Friday, September 26, 2014

Mary Ruefle / John Ashbery

Mary Ruefle

Thumbing through Mary Ruefle’s Madness, Rack, and Honey: Collected Lectures (Wave Books, 2012), I read (out of “I Remember, I Remember”):
I remember my first Ashbery reading . . . Ashbery was reading from his new book, Three Poems, and he said that it was a lot like watching TV—you could open the book anywhere and begin reading, and flip around the book as much as you wanted to. I remember hating him for saying this. I remember the word sacrilege came to mind. I remember not liking that reading.

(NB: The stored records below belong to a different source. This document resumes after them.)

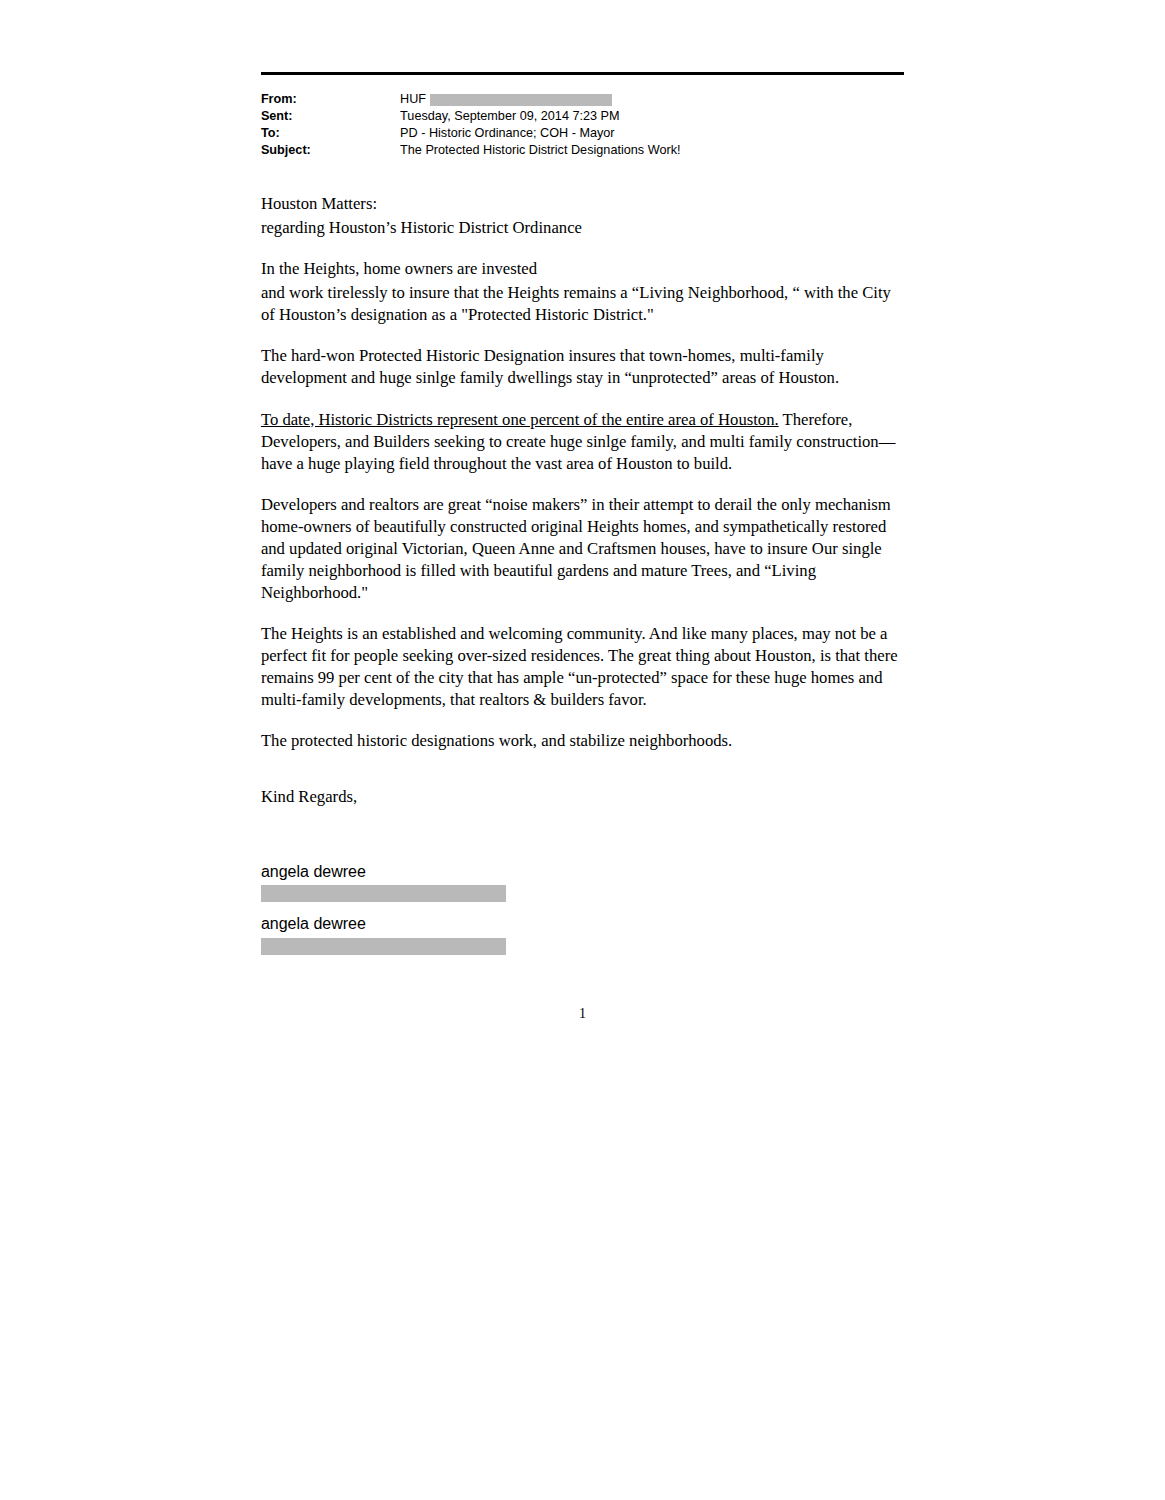| From: | HUF |
| Sent: | Tuesday, September 09, 2014 7:23 PM |
| To: | PD - Historic Ordinance; COH - Mayor |
| Subject: | The Protected Historic District Designations Work! |
Houston Matters:
regarding Houston’s Historic District Ordinance
In the Heights, home owners are invested
and work tirelessly to insure that the Heights remains a “Living Neighborhood, “ with the City of Houston’s designation as a "Protected Historic District."
The hard-won Protected Historic Designation insures that town-homes, multi-family development and huge sinlge family dwellings stay in “unprotected” areas of Houston.
To date, Historic Districts represent one percent of the entire area of Houston. Therefore, Developers, and Builders seeking to create huge sinlge family, and multi family construction— have a huge playing field throughout the vast area of Houston to build.
Developers and realtors are great “noise makers” in their attempt to derail the only mechanism home-owners of beautifully constructed original Heights homes, and sympathetically restored and updated original Victorian, Queen Anne and Craftsmen houses, have to insure Our single family neighborhood is filled with beautiful gardens and mature Trees, and “Living Neighborhood."
The Heights is an established and welcoming community. And like many places, may not be a perfect fit for people seeking over-sized residences. The great thing about Houston, is that there remains 99 per cent of the city that has ample “un-protected” space for these huge homes and multi-family developments, that realtors & builders favor.
The protected historic designations work, and stabilize neighborhoods.
Kind Regards,
angela dewree
angela dewree
1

I remember, two years later, reading Three Poems on a grassy slope while across the road three men put a new roof on an old house, and I was in love with one of them. I could watch the men working as I read. I remember that everything I was reading was everything that was happening across the way—I would read a little, then look up, read a little, then look up, and I was blown apart by the feeling this little book was about my life at that moment, exactly as I was living it. I remember loving the book . . .
“A lot like watching TV”: and I recall Ashbery’s remark in The Paris Review interview (c. 1983): “I feel that poetry is going on all the time inside, an underground stream. One can let down one’s bucket and bring the poem back up. . . . It will be not dissimilar to what I have produced before because it is coming from the same source, but it will be dissimilar because of the different circumstances of the particular moment.” Or, pushing into recall’s never-ending reaches and hinterlands, I hunt up V. N. Vološinov’s Marxism and the Philosophy of Language (written in the late 1920s, published in English translation in 1973) in order to re-read the formula:
Language cannot properly be said to be handed down—it endures but it endures as a continuous process of becoming. Individuals do not receive a ready-made language at all, rather, they enter upon the stream of verbal communication; indeed, only in this stream does their consciousness first begin to operate.
Perfect moment, therefore, to dip randomly into Three Poems (1972) in a humor of sortes Ashberianae, to verify and release the moment’s becoming. Here (out of “The New Spirit”):
. . . I am afraid that you will never see your way clear through the velleities of the excursion to that other shore, eternal despite its finite nature, of acquisitions, suggestions and hints, useful, irregular: the exposed living that is going on, and of which you are a part, so that it could be said to exist only for you. You are too close to this happy state for it to matter for you. But meanwhile I am to include everything: the furniture of this room, everyday expressions, as well as my rarest thoughts and dreams, so that you may never become aware of the scattered nature of it, and meanwhile you are it all, and my efforts are really directed toward keeping myself attached, however dimly, to it as it rolls from view, like a river which is never really there because of moving on someplace. And so the denser moments of awareness are yours, not the firm outline I believe to be mine and which is probably a hoax as well: it contains nothing after all, only a few notions of how life should be lived that are unusable because too general.
Or here (turning a few pages):
. . . it dawned on him all of a sudden that there was another way, that this horrible vision of the completed Tower of Babel, flushed in the sunset as the last ceramic brick was triumphantly fitted into place, perfect in its vulgarity, an eternal remainder of the advantages of industry and cleverness—that terror could be shut out—really shut out—simply by turning one’s back on it. As soon as it was not looked at it ceased to exist.
The “firm outline” a “hoax” and the “terror” of a “completed Tower of Babel”—both suggesting the ongoing refusal of language’s “finish.”